:: Task details ::
Echo the listing word for word, from its first line down to the line containing "all the cookies.", with both ends included.

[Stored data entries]
- Opening Delimiter -

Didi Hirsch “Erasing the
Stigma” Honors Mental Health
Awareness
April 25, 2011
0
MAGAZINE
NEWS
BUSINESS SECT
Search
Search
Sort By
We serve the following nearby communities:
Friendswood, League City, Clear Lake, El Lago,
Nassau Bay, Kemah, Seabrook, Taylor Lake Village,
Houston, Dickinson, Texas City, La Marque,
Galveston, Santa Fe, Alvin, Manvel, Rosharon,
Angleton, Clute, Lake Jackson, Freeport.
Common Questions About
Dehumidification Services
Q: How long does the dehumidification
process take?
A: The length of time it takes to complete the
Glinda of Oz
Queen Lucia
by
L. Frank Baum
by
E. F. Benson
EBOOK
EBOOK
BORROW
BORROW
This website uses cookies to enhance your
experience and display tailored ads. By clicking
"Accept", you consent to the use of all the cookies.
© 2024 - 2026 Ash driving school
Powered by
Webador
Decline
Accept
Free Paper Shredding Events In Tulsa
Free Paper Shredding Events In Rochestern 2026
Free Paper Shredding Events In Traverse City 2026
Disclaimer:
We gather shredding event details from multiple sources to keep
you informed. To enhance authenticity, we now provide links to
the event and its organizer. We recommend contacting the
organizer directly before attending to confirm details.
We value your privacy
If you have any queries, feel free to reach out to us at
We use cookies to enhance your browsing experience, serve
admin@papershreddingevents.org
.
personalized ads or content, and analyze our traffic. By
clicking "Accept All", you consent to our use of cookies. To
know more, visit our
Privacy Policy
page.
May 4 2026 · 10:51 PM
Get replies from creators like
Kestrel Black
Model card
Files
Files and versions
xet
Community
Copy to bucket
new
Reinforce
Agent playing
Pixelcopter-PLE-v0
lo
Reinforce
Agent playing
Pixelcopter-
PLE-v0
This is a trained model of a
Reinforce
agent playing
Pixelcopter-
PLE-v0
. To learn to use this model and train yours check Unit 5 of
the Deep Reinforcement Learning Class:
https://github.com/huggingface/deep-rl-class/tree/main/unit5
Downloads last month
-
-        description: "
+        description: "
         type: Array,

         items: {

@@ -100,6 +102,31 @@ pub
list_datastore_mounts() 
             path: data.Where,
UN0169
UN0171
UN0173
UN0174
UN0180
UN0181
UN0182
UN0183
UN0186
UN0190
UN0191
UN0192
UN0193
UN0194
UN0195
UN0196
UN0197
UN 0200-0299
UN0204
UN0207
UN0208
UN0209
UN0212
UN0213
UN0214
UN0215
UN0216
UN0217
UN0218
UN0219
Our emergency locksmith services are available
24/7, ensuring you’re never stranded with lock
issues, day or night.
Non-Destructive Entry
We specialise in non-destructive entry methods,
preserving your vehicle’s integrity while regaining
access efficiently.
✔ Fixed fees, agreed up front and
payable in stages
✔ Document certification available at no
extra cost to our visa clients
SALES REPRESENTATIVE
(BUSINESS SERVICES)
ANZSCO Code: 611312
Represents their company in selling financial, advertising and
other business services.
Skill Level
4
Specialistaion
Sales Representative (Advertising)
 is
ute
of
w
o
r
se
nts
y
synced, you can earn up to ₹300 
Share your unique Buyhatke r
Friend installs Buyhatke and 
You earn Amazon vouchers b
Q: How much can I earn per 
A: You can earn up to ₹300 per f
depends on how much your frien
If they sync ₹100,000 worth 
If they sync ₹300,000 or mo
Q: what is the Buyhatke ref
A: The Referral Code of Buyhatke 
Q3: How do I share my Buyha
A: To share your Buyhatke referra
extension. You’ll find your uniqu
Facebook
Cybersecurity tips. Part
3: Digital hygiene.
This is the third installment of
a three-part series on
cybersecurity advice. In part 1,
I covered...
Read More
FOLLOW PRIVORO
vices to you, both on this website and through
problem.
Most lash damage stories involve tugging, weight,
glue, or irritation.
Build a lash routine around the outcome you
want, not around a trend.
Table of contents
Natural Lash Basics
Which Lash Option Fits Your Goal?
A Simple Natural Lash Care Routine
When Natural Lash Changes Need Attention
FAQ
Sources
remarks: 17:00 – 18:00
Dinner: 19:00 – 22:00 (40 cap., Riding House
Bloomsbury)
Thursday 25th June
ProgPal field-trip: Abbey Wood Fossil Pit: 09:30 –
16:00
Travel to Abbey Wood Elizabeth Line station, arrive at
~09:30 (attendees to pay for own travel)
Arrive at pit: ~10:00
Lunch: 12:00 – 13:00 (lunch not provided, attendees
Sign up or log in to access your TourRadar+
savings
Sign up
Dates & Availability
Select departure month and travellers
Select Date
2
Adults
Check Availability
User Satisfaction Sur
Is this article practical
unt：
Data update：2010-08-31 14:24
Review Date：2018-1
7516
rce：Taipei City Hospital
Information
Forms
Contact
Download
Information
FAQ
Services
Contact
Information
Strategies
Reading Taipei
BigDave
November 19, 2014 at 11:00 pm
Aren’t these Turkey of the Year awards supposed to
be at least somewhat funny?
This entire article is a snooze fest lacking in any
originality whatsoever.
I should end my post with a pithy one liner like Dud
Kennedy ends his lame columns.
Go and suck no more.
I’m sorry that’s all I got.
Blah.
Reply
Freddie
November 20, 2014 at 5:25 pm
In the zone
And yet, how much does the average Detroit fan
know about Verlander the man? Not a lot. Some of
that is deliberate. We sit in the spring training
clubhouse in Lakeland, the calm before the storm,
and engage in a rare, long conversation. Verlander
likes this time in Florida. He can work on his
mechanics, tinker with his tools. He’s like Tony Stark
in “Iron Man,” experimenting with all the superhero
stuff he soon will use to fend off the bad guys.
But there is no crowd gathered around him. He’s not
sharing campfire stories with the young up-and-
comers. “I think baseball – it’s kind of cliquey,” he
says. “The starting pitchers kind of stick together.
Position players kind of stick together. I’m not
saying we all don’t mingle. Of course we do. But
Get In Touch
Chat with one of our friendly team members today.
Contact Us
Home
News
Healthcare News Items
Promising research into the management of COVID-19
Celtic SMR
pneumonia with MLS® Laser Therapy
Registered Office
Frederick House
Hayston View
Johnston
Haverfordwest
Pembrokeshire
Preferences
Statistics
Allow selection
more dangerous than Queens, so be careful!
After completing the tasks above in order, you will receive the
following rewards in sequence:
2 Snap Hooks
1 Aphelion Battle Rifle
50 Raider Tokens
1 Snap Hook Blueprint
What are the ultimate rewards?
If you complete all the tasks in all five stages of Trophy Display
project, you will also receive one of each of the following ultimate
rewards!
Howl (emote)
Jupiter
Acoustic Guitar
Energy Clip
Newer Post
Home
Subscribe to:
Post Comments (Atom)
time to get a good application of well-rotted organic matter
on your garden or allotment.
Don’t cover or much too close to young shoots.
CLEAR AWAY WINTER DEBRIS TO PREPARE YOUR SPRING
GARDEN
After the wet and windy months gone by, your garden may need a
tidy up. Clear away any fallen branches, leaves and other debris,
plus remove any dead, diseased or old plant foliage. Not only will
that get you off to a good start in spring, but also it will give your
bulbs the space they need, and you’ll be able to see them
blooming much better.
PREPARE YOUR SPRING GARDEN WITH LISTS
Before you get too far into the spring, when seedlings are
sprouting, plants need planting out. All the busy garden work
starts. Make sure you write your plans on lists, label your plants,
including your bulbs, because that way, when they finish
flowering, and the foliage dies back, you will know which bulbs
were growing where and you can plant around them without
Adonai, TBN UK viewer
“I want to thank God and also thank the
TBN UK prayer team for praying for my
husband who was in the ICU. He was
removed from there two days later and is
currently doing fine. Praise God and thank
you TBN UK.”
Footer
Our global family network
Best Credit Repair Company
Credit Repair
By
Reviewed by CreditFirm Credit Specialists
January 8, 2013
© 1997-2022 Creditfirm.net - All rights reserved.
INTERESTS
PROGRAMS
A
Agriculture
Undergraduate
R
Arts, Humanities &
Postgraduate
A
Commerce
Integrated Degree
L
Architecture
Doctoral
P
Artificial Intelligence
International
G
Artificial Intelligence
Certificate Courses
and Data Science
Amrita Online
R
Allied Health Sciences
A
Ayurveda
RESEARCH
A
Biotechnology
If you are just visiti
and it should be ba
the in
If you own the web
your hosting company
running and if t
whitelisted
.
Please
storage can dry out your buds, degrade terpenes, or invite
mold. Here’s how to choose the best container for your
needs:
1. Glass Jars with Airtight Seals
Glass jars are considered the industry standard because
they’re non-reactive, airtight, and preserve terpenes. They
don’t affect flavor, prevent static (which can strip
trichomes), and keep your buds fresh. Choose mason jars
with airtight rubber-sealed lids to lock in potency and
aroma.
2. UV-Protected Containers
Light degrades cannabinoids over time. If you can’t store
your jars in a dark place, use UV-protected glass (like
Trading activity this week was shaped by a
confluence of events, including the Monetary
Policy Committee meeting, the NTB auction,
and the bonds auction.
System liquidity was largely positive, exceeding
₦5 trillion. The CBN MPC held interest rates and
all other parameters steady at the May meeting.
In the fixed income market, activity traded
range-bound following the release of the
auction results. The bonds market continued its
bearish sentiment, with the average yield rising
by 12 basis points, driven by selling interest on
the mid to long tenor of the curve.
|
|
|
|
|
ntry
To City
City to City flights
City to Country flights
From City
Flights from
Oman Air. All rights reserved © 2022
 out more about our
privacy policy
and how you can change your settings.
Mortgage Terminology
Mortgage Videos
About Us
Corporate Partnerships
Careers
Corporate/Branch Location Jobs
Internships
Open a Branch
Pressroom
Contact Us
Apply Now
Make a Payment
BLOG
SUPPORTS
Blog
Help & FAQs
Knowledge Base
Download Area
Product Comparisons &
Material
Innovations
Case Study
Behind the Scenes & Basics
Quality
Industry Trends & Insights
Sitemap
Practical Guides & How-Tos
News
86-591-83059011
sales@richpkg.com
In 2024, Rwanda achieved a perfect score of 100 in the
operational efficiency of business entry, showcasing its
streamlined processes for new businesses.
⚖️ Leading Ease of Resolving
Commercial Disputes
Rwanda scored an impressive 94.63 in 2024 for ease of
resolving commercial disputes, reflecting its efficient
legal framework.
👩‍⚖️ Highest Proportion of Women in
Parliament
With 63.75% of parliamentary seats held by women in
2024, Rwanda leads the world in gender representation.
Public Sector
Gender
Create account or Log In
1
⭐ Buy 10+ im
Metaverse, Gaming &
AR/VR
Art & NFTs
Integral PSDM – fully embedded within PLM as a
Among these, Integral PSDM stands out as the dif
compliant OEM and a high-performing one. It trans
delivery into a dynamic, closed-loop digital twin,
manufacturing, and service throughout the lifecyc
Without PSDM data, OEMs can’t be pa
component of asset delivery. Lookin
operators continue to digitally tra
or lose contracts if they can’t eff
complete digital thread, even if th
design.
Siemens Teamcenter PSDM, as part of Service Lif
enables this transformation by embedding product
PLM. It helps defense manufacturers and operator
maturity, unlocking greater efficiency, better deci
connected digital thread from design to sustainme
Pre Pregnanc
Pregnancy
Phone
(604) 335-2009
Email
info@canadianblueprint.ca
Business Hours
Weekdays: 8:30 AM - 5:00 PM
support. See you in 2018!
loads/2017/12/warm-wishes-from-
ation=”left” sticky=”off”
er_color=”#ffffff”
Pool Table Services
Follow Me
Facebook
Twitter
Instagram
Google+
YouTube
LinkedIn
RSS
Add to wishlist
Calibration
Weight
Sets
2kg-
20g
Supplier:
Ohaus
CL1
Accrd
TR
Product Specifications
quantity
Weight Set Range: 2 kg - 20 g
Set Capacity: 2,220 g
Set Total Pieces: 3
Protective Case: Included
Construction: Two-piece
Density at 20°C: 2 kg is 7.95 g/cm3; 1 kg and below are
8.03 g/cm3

- Closing Delimiter -

:: Solution for this exercise ::
Didi Hirsch “Erasing the
Stigma” Honors Mental Health
Awareness
April 25, 2011
0
MAGAZINE
NEWS
BUSINESS SECT
Search
Search
Sort By
We serve the following nearby communities:
Friendswood, League City, Clear Lake, El Lago,
Nassau Bay, Kemah, Seabrook, Taylor Lake Village,
Houston, Dickinson, Texas City, La Marque,
Galveston, Santa Fe, Alvin, Manvel, Rosharon,
Angleton, Clute, Lake Jackson, Freeport.
Common Questions About
Dehumidification Services
Q: How long does the dehumidification
process take?
A: The length of time it takes to complete the
Glinda of Oz
Queen Lucia
by
L. Frank Baum
by
E. F. Benson
EBOOK
EBOOK
BORROW
BORROW
This website uses cookies to enhance your
experience and display tailored ads. By clicking
"Accept", you consent to the use of all the cookies.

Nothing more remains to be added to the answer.